§ WHAT THE EXERCISE ASKS:
Your reply should reproduce all the data below exactly while excluding the pictures.

(Stored data)
▼
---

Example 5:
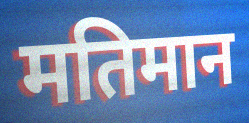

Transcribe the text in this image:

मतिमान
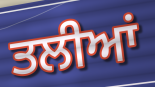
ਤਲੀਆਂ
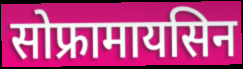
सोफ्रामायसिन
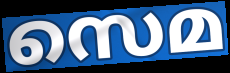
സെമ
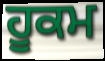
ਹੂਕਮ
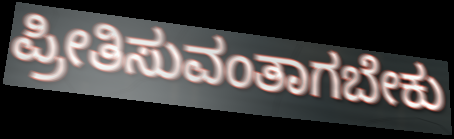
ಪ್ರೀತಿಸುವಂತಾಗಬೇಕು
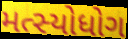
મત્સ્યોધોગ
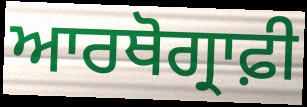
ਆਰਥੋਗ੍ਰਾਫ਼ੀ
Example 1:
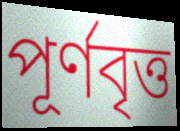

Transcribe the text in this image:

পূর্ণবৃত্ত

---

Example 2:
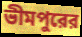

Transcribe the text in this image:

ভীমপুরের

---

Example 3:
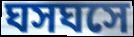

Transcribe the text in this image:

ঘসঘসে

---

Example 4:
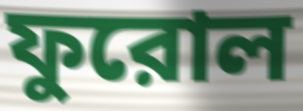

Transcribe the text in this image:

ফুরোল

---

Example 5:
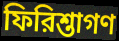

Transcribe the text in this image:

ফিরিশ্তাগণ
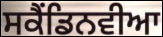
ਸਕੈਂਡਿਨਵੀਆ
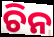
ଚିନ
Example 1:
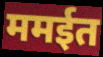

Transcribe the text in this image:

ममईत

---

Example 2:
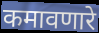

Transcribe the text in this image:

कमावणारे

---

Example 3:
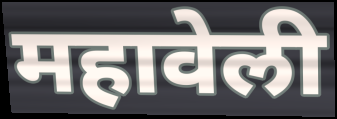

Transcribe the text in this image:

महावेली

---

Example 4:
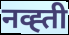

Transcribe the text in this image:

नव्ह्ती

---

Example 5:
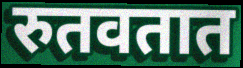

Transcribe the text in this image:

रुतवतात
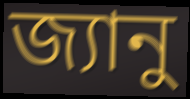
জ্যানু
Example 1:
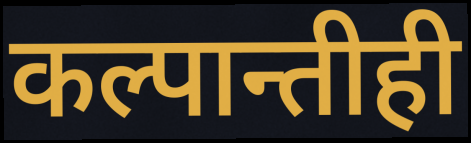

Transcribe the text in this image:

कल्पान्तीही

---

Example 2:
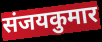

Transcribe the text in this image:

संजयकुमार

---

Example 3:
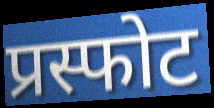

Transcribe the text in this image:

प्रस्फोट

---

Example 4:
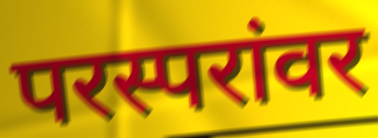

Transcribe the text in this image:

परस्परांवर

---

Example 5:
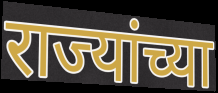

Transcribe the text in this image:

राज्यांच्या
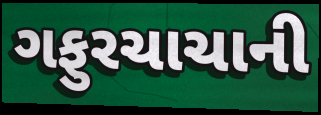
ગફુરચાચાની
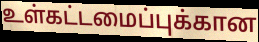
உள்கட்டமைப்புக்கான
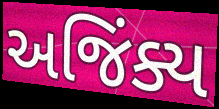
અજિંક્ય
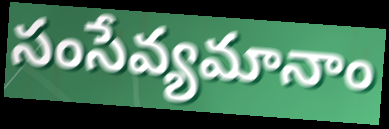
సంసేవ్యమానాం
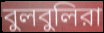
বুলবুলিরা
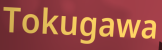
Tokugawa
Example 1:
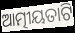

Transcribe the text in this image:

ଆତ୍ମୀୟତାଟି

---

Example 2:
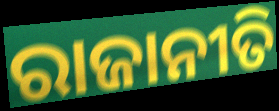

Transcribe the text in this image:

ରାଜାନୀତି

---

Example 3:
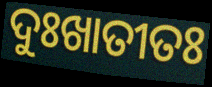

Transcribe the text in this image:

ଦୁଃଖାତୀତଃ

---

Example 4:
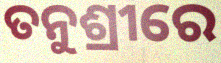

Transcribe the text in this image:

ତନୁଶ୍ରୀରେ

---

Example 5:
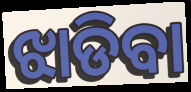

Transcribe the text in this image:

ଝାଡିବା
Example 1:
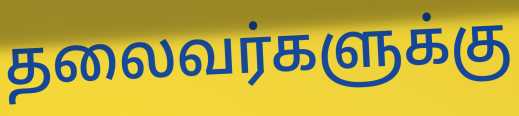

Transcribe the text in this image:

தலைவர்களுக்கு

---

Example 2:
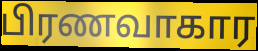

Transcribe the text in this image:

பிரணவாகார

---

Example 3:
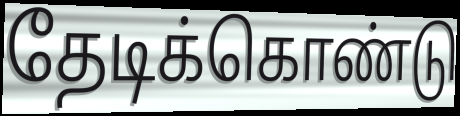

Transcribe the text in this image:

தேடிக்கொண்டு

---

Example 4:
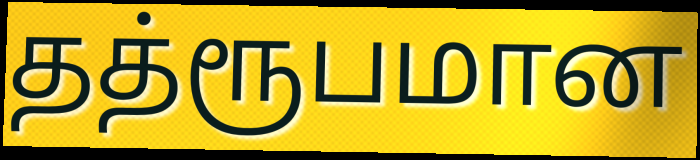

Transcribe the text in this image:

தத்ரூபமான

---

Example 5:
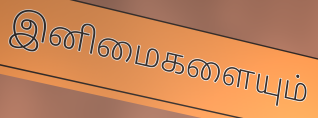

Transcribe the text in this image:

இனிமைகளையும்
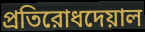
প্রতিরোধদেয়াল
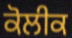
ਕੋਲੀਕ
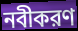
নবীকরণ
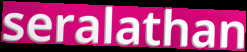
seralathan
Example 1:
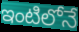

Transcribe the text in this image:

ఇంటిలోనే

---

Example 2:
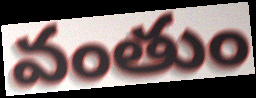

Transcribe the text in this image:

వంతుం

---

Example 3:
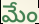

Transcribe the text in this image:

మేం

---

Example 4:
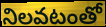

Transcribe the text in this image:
▲
§ SOLVED PROBLEM:
---

Example 5:

Transcribe the text in this image:

मतिमान
ਤਲੀਆਂ
सोफ्रामायसिन
സെമ
ਹੂਕਮ
ಪ್ರೀತಿಸುವಂತಾಗಬೇಕು
મત્સ્યોધોગ
ਆਰਥੋਗ੍ਰਾਫ਼ੀ
Example 1:

Transcribe the text in this image:

পূর্ণবৃত্ত

---

Example 2:

Transcribe the text in this image:

ভীমপুরের

---

Example 3:

Transcribe the text in this image:

ঘসঘসে

---

Example 4:

Transcribe the text in this image:

ফুরোল

---

Example 5:

Transcribe the text in this image:

ফিরিশ্তাগণ
ਸਕੈਂਡਿਨਵੀਆ
ଚିନ
Example 1:

Transcribe the text in this image:

ममईत

---

Example 2:

Transcribe the text in this image:

कमावणारे

---

Example 3:

Transcribe the text in this image:

महावेली

---

Example 4:

Transcribe the text in this image:

नव्ह्ती

---

Example 5:

Transcribe the text in this image:

रुतवतात
জ্যানু
Example 1:

Transcribe the text in this image:

कल्पान्तीही

---

Example 2:

Transcribe the text in this image:

संजयकुमार

---

Example 3:

Transcribe the text in this image:

प्रस्फोट

---

Example 4:

Transcribe the text in this image:

परस्परांवर

---

Example 5:

Transcribe the text in this image:

राज्यांच्या
ગફુરચાચાની
உள்கட்டமைப்புக்கான
અજિંક્ય
సంసేవ్యమానాం
বুলবুলিরা
Tokugawa
Example 1:

Transcribe the text in this image:

ଆତ୍ମୀୟତାଟି

---

Example 2:

Transcribe the text in this image:

ରାଜାନୀତି

---

Example 3:

Transcribe the text in this image:

ଦୁଃଖାତୀତଃ

---

Example 4:

Transcribe the text in this image:

ତନୁଶ୍ରୀରେ

---

Example 5:

Transcribe the text in this image:

ଝାଡିବା
Example 1:

Transcribe the text in this image:

தலைவர்களுக்கு

---

Example 2:

Transcribe the text in this image:

பிரணவாகார

---

Example 3:

Transcribe the text in this image:

தேடிக்கொண்டு

---

Example 4:

Transcribe the text in this image:

தத்ரூபமான

---

Example 5:

Transcribe the text in this image:

இனிமைகளையும்
প্রতিরোধদেয়াল
ਕੋਲੀਕ
নবীকরণ
seralathan
Example 1:

Transcribe the text in this image:

ఇంటిలోనే

---

Example 2:

Transcribe the text in this image:

వంతుం

---

Example 3:

Transcribe the text in this image:

మేం

---

Example 4:

Transcribe the text in this image:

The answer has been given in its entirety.